#### ASSIGNED TASK 1
Retype everything in the court passage on police officers relying on fellow officers, from "I agree that" down to "selling crack cocaine.".
#### ASSIGNED TASK 2
Translate this sentence from the court passage on police officers relying on fellow officers into Spanish: "I agree that a police officer is entitled to act upon information given to the officer by another member of the police force."
#### ASSIGNED TASK 3
Write what follows the final sentence of the court passage on police officers relying on fellow officers.

#### DOCUMENT TEXT

┌────────

I agree that a police officer is entitled to act upon information given to the officer by another member of the police force. To suggest that police officers cannot act on the assumption that a fellow officer’s advice is reliable is unrealistic and would unduly hamper law enforcement.
[99] Crown counsel submits that the principle in Debot should apply in this case where, at the time that Clark directed Lapensee to call the target’s number, the collective knowledge of Ross and Clark constituted reasonable grounds to suspect that the target was engaged in selling crack cocaine.

└────────

#### INFORMATION PROVIDED

┌────────

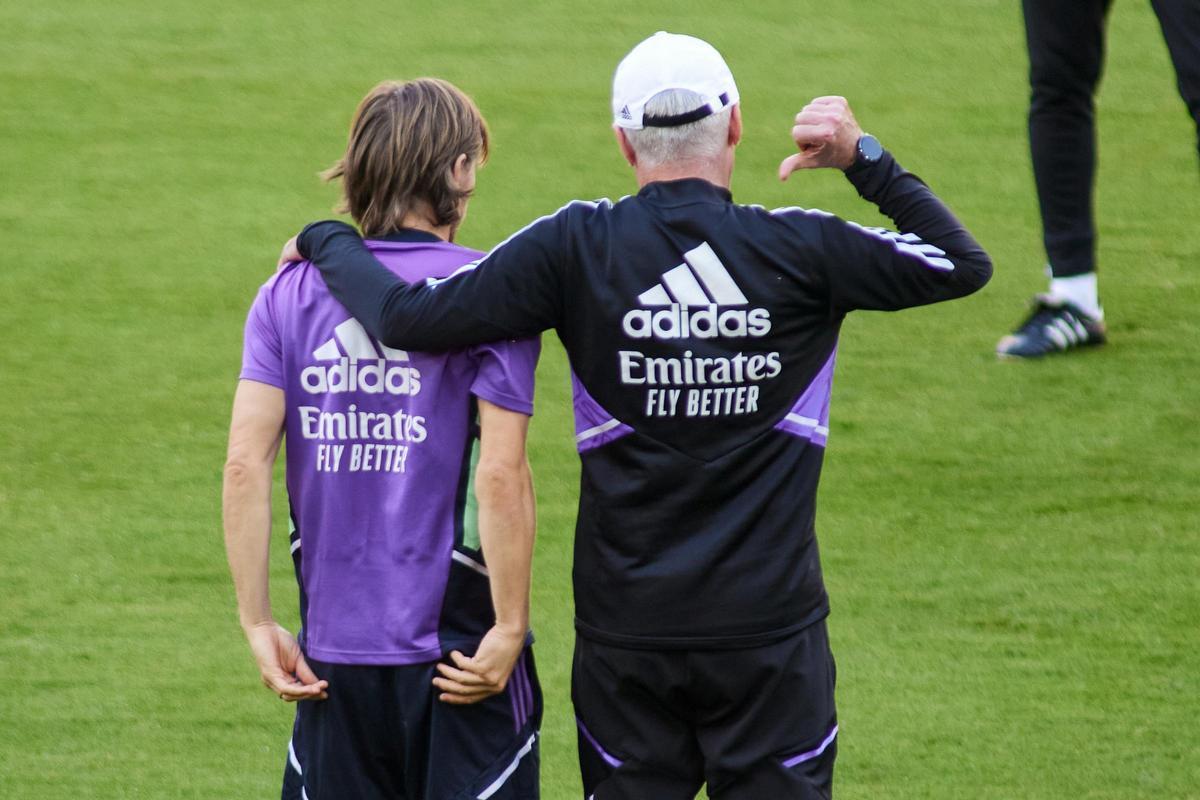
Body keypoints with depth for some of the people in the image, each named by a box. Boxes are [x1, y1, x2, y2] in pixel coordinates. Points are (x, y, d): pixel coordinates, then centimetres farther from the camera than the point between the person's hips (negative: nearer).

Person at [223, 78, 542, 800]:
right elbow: (502, 476, -15)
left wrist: (258, 622, 0)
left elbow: (245, 463, -4)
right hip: (458, 645, -3)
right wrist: (509, 629, -9)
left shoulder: (291, 293, 5)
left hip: (335, 651, 4)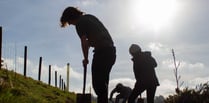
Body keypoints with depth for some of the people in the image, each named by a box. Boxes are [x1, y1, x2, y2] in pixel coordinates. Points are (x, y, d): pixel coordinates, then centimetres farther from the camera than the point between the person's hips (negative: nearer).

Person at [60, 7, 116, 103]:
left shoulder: (79, 23, -3)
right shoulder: (90, 17, 23)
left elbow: (84, 42, -9)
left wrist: (85, 59, 2)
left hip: (102, 51, -9)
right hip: (111, 50, 9)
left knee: (98, 83, -12)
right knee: (102, 83, 11)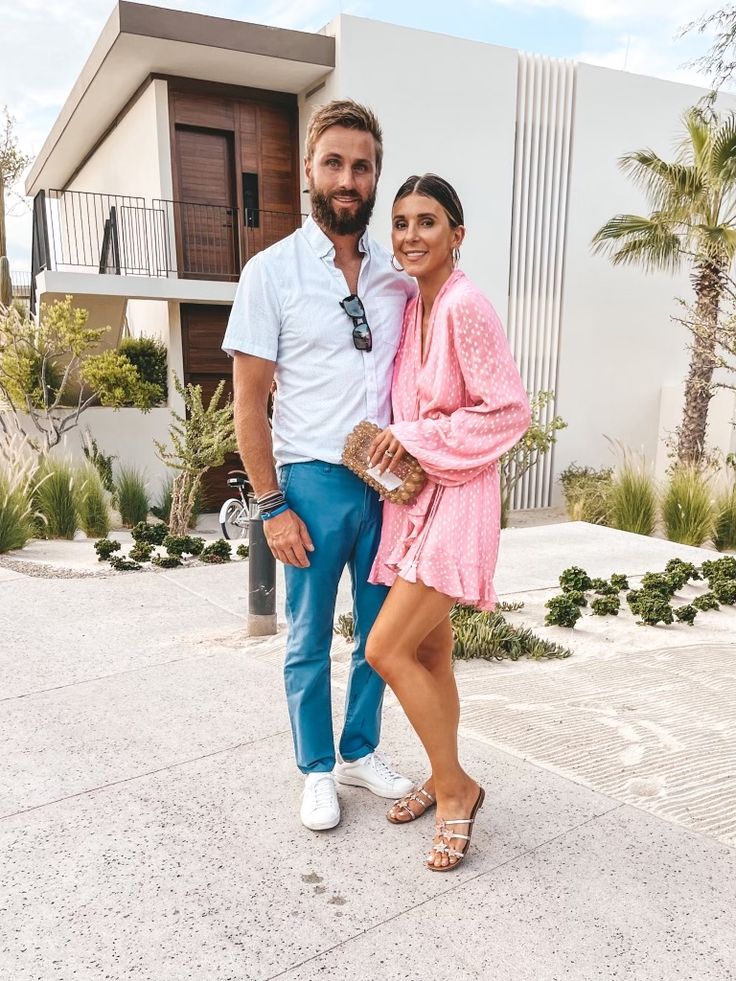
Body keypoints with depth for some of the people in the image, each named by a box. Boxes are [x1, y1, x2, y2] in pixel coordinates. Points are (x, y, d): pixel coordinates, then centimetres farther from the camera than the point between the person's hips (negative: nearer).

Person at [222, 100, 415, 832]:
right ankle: (316, 771, 31)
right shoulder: (272, 271, -5)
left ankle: (360, 751, 36)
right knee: (310, 639, 10)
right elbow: (250, 401, -6)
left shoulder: (399, 275, 5)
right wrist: (272, 506, -10)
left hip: (388, 481, 4)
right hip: (313, 483, -3)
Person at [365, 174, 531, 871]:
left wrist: (416, 437, -15)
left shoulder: (465, 305, -15)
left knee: (387, 649, -10)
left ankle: (456, 788, 12)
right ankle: (443, 781, 33)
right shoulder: (411, 309, 10)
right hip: (414, 494, 8)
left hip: (456, 498, -8)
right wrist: (393, 449, 7)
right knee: (428, 653, 15)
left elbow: (509, 410, -16)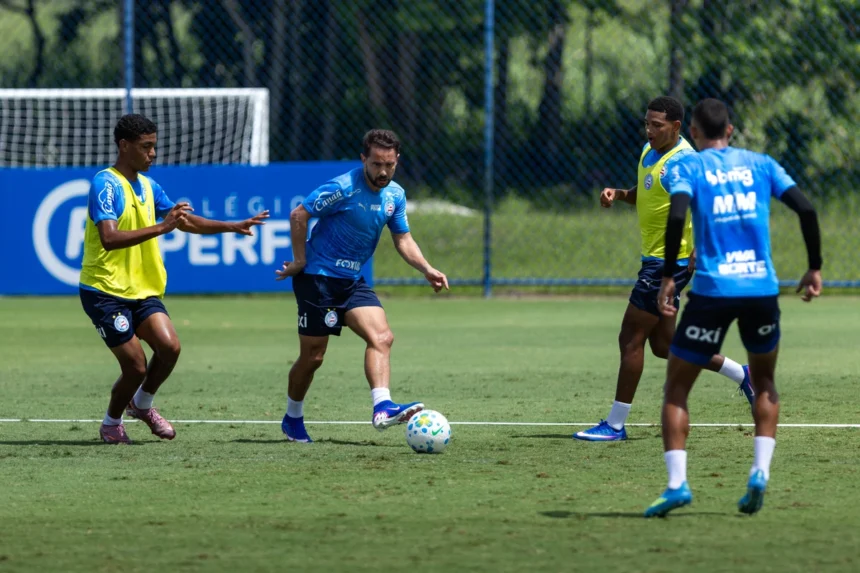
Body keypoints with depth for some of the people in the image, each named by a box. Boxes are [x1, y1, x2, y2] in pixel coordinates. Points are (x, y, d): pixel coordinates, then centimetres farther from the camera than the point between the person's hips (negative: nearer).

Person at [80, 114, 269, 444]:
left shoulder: (148, 186, 12)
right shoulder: (105, 184, -14)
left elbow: (187, 222, 23)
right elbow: (109, 238, -27)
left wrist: (233, 227, 14)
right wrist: (161, 227, -33)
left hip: (142, 290, 7)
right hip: (106, 291, -7)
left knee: (169, 346, -14)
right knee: (136, 367, -9)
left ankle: (142, 404, 13)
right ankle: (111, 424, 18)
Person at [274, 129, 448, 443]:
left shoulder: (395, 195, 4)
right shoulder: (343, 188, -18)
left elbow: (403, 239, 14)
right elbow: (299, 215, -16)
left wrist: (426, 269, -1)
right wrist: (300, 261, -15)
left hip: (352, 281, 6)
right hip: (317, 277, -6)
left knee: (382, 337, -17)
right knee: (313, 356, 1)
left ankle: (382, 407, -30)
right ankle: (292, 419, 22)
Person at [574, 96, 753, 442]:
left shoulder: (684, 162, -18)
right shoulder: (649, 152, 10)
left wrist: (698, 251, -30)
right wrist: (618, 194, 5)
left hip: (669, 263, -10)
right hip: (655, 259, 10)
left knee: (631, 339, -6)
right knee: (663, 344, 14)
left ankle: (615, 425, 1)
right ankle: (742, 375, 26)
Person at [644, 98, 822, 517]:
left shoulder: (687, 168, 3)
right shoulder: (760, 164, 11)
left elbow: (676, 216, -16)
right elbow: (806, 209, 1)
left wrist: (668, 275, -11)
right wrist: (814, 268, 8)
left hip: (712, 290, -3)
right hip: (762, 289, 3)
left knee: (676, 389, 7)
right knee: (764, 382, 24)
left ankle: (677, 482, -9)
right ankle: (760, 471, 5)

└────────

#### YOUR RESPONSE 1
I agree that a police officer is entitled to act upon information given to the officer by another member of the police force. To suggest that police officers cannot act on the assumption that a fellow officer’s advice is reliable is unrealistic and would unduly hamper law enforcement.
[99] Crown counsel submits that the principle in Debot should apply in this case where, at the time that Clark directed Lapensee to call the target’s number, the collective knowledge of Ross and Clark constituted reasonable grounds to suspect that the target was engaged in selling crack cocaine.

#### YOUR RESPONSE 2
Estoy de acuerdo en que un agente de policía tiene derecho a actuar con base en la información que le proporciona otro miembro del cuerpo de policía.

#### YOUR RESPONSE 3
[100] There is little direct authority as to whether the principle in Debot applies in the context of an entrapment application. However, two decisions from the Alberta Court of Queen’s Bench have held that it is the collective knowledge of the police that should be considered in assessing whether the reasonable suspicion threshold has been met: R. v. Gladue, 2011 ABQB 194, 511 A.R. 302; and R. v. Coutre, 2013 ABQB 258, 557 A.R. 144. In Gladue, at para. 60, the court referred to the “collective knowledge of the police” before the call was made to the target. In Coutre, at para. 14, the court cited Gladue and stated:
I note that I am treating the police as a whole as to the knowledge they had collectively before making the phone call to buy drugs. I am not requiring that each officer involved had complete knowledge. However, I do find that the police as a whole had to have sufficient knowledge for it to be a reasonable suspicion prior to offering the accused the opportunity to sell drugs to the undercover police officer – Cst. Smith.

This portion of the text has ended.